WHAT IS NEEDED: Copy out all of the entries exactly as they appear.

RECORDS TO PROCESS:
***
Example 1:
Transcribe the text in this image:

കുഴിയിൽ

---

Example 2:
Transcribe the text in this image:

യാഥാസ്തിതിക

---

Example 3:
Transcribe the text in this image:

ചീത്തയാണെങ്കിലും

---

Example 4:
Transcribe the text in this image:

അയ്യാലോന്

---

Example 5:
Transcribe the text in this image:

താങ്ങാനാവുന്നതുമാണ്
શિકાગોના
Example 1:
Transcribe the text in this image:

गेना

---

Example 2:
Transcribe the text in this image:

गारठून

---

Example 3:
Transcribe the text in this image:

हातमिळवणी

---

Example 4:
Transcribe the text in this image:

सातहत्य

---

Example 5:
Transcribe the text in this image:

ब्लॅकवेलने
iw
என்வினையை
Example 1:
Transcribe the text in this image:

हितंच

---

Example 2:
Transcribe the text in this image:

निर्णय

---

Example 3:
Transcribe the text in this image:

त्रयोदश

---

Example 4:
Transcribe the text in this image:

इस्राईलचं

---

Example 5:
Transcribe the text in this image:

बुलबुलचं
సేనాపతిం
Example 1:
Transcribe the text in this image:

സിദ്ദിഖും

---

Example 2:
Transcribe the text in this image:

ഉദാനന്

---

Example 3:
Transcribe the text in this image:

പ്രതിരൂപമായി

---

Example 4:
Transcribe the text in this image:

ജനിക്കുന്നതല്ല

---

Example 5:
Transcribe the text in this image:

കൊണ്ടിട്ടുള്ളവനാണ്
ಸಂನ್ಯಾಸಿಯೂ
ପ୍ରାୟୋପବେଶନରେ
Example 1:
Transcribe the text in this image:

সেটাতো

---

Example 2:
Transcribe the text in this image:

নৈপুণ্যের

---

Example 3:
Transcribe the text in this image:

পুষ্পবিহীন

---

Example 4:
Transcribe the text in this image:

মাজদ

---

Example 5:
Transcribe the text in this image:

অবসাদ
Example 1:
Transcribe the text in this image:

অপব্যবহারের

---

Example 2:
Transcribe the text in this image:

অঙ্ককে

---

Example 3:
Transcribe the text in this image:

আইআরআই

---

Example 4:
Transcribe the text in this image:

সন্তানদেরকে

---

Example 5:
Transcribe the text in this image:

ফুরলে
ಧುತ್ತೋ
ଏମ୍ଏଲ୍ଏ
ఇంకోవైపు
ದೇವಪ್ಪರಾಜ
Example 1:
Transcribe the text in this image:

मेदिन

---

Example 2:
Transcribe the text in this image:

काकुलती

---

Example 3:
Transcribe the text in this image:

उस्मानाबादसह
***
ANSWER AREA:
Example 1:
Transcribe the text in this image:

കുഴിയിൽ

---

Example 2:
Transcribe the text in this image:

യാഥാസ്തിതിക

---

Example 3:
Transcribe the text in this image:

ചീത്തയാണെങ്കിലും

---

Example 4:
Transcribe the text in this image:

അയ്യാലോന്

---

Example 5:
Transcribe the text in this image:

താങ്ങാനാവുന്നതുമാണ്
શિકાગોના
Example 1:
Transcribe the text in this image:

गेना

---

Example 2:
Transcribe the text in this image:

गारठून

---

Example 3:
Transcribe the text in this image:

हातमिळवणी

---

Example 4:
Transcribe the text in this image:

सातहत्य

---

Example 5:
Transcribe the text in this image:

ब्लॅकवेलने
iw
என்வினையை
Example 1:
Transcribe the text in this image:

हितंच

---

Example 2:
Transcribe the text in this image:

निर्णय

---

Example 3:
Transcribe the text in this image:

त्रयोदश

---

Example 4:
Transcribe the text in this image:

इस्राईलचं

---

Example 5:
Transcribe the text in this image:

बुलबुलचं
సేనాపతిం
Example 1:
Transcribe the text in this image:

സിദ്ദിഖും

---

Example 2:
Transcribe the text in this image:

ഉദാനന്

---

Example 3:
Transcribe the text in this image:

പ്രതിരൂപമായി

---

Example 4:
Transcribe the text in this image:

ജനിക്കുന്നതല്ല

---

Example 5:
Transcribe the text in this image:

കൊണ്ടിട്ടുള്ളവനാണ്
ಸಂನ್ಯಾಸಿಯೂ
ପ୍ରାୟୋପବେଶନରେ
Example 1:
Transcribe the text in this image:

সেটাতো

---

Example 2:
Transcribe the text in this image:

নৈপুণ্যের

---

Example 3:
Transcribe the text in this image:

পুষ্পবিহীন

---

Example 4:
Transcribe the text in this image:

মাজদ

---

Example 5:
Transcribe the text in this image:

অবসাদ
Example 1:
Transcribe the text in this image:

অপব্যবহারের

---

Example 2:
Transcribe the text in this image:

অঙ্ককে

---

Example 3:
Transcribe the text in this image:

আইআরআই

---

Example 4:
Transcribe the text in this image:

সন্তানদেরকে

---

Example 5:
Transcribe the text in this image:

ফুরলে
ಧುತ್ತೋ
ଏମ୍ଏଲ୍ଏ
ఇంకోవైపు
ದೇವಪ್ಪರಾಜ
Example 1:
Transcribe the text in this image:

मेदिन

---

Example 2:
Transcribe the text in this image:

काकुलती

---

Example 3:
Transcribe the text in this image:

उस्मानाबादसह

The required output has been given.